Me enteré mientras estudiaba la carrera de Derecho. Al escribir el libro, retomé este conocimiento superficial que ya tenía del mundo de la incapacitación, leí más casos y buceé en la jurisprudencia. Luego ya, de modo sociológico, busqué estadísticas. El no tener derecho a decidir sobre sus bienes, sobre su persona, va de la mano del de no poder decidir sobre su cuerpo y sobre su sexualidad.
Se incapacita a una mujer con discapacidad intelectual cuando son mayores de edad y no están bajo la tutela de sus padres. ¿Supone que no puede mantener relaciones sexuales? Obviamente no. Pero pensemos el nivel de sometimiento de esa persona, si no ha podido decidir siquiera si hacerse una intervención quirúrgica, ¿cómo podría decidir con qué persona meterse en la cama? Es una fantasía.
Y hablo de mujeres, porque a los hombres con discapacidad intelectual no solo no se les esteriliza, sino que se les lleva de putas. Es una práctica muy habitual. Pero a ellas no se las lleva de putos.

▶ **MATERIAL PRESENTADO**:
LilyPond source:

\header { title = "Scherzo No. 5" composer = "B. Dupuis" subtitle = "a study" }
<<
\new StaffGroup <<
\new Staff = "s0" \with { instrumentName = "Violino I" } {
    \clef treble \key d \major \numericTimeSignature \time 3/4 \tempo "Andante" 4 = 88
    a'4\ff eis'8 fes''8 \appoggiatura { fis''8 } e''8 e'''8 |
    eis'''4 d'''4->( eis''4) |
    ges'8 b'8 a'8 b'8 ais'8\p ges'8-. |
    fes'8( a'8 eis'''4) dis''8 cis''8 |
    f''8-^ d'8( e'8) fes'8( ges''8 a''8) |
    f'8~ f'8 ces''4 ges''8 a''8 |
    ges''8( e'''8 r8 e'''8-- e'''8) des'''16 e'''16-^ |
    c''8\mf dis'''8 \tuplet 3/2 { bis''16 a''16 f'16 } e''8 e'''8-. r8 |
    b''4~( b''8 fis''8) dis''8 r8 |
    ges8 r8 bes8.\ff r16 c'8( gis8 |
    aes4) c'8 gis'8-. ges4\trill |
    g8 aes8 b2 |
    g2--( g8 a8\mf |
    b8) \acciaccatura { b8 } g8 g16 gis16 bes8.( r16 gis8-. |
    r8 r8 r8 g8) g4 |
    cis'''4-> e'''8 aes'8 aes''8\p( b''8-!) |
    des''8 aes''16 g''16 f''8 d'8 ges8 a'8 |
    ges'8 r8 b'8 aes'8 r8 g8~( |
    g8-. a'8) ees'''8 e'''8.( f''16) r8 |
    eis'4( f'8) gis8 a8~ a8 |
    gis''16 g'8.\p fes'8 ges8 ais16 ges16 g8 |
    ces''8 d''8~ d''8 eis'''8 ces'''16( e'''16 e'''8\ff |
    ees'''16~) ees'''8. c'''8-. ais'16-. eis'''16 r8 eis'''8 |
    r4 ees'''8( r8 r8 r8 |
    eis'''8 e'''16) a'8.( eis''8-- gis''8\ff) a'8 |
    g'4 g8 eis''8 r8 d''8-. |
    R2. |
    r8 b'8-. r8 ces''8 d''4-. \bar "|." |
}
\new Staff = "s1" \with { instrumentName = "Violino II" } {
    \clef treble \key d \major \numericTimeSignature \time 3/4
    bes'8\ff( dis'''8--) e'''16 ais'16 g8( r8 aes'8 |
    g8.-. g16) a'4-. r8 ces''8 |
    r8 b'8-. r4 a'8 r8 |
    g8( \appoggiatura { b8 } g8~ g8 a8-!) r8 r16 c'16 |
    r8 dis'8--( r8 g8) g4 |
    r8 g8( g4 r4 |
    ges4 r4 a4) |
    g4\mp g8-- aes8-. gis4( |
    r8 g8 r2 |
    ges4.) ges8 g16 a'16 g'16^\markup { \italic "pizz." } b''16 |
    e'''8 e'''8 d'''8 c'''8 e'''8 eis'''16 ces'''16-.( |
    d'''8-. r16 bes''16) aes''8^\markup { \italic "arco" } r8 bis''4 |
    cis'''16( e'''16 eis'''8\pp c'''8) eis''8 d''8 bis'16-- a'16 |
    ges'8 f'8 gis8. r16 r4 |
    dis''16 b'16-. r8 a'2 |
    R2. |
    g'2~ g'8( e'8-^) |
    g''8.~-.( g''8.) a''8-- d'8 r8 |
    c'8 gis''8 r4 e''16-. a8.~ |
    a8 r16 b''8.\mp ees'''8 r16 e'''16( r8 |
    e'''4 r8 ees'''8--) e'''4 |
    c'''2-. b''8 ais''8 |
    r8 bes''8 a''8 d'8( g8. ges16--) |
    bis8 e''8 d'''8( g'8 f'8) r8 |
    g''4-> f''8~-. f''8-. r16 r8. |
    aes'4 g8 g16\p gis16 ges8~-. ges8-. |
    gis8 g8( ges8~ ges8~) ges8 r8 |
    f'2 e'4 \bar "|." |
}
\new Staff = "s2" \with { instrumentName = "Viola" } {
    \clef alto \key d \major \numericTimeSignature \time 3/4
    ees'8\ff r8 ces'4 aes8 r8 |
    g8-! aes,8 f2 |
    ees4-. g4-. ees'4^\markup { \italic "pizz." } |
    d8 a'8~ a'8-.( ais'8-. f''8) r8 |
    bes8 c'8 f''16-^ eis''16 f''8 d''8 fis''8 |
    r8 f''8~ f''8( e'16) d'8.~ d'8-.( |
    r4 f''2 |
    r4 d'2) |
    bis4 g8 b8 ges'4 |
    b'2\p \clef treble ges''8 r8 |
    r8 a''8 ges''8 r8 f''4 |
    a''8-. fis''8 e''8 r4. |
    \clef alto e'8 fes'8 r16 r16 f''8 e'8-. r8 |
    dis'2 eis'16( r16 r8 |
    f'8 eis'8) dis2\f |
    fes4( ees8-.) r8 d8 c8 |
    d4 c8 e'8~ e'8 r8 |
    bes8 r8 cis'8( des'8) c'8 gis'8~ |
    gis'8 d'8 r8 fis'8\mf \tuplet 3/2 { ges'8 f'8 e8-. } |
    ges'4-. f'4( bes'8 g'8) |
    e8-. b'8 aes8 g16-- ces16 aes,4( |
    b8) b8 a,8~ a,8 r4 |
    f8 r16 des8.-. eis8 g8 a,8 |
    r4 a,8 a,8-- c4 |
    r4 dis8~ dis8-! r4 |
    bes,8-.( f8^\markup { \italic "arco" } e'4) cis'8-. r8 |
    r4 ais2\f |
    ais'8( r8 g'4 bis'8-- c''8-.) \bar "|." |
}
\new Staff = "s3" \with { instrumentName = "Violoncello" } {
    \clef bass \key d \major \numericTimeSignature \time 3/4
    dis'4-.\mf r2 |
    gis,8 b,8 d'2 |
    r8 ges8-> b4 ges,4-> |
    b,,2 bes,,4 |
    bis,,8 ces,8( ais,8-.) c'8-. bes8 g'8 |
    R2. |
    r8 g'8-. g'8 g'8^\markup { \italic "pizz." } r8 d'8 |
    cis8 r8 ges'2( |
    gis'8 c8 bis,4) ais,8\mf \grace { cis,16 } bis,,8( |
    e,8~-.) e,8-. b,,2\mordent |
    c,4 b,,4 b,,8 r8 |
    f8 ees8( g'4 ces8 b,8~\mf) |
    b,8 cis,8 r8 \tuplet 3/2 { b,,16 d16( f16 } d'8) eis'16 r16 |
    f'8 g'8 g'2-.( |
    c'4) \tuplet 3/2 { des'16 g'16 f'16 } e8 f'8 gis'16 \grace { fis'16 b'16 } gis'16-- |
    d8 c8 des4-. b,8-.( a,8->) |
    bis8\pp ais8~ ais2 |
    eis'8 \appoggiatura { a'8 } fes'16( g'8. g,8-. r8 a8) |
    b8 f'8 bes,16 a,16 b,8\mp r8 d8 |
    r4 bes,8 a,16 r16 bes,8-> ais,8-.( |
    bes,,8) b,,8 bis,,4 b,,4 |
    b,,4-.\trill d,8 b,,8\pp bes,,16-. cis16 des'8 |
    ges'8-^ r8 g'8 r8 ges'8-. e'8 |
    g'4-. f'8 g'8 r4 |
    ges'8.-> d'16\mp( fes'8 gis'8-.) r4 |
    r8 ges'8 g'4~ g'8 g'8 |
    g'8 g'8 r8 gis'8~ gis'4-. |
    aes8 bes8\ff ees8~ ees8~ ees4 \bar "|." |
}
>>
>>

▶ **ENUNCIADO A**: Reescribe el pasaje del texto sobre la incapacitación que comienza en las palabras "Me enteré mientras" y termina tras "Es una fantasía.", y cambia "jurisprudencia" por "doctrina".
▶ **ENUNCIADO B**: Prosigue el texto sobre la incapacitación a partir de su última frase.

▶ **RESULTADO ESPERADO A**:
Me enteré mientras estudiaba la carrera de Derecho. Al escribir el libro, retomé este conocimiento superficial que ya tenía del mundo de la incapacitación, leí más casos y buceé en la doctrina. Luego ya, de modo sociológico, busqué estadísticas. El no tener derecho a decidir sobre sus bienes, sobre su persona, va de la mano del de no poder decidir sobre su cuerpo y sobre su sexualidad.
Se incapacita a una mujer con discapacidad intelectual cuando son mayores de edad y no están bajo la tutela de sus padres. ¿Supone que no puede mantener relaciones sexuales? Obviamente no. Pero pensemos el nivel de sometimiento de esa persona, si no ha podido decidir siquiera si hacerse una intervención quirúrgica, ¿cómo podría decidir con qué persona meterse en la cama? Es una fantasía.

▶ **RESULTADO ESPERADO B**:
¿Por qué crees que no se habla de esta doble discriminación?
No sé si llamarlo machismo, misoginia o un estado totalitario. Y es secreto. Menos mal que estos días, gracias al libro, la prensa se está haciendo un poco eco de esta realidad. De las esterilizaciones forzosas. Me sorprende cómo nadie sale a rebatirlo y a decir lo contrario en el mundo de la incapacidad. Será porque no pueden: primero, porque es indefendible y, luego, porque es verdad.
Tenemos que poner el dedo en la llaga sobre esta realidad con la que convivimos. Es una eugénesis propia del tiempo de los nazis. Hay mucha literatura jurídica donde los jueces se pelean porque algunos defienden que esa práctica debe desaparecer, porque es eugenésica, y otros que dicen que no, que se hace por el bien del menor o el incapaz. Vamos, que si no es eugenésica, entonces es paternalista.
Dices que te gusta escribir desde el desagrado y, en el libro, criticas mucho la falsa de integración de la izquierda. ¿Es lo que más te desagrada?
Sí, el paternalismo de la izquierda me desagrada mucho. Estoy preparada para que me digan: “qué coño sabrás sobre lo que es estar con estas personas” o “tú no sabes lo duro que es tener un hijo o una hija con discapacidad” o “si quieres que vengan, mételas en tu casa, como a los inmigrantes”. Bienvenidos sean esos ataques. Pero no es legítimo hacer del caso particular, o de una familia en concreto, un valor para toda una sociedad.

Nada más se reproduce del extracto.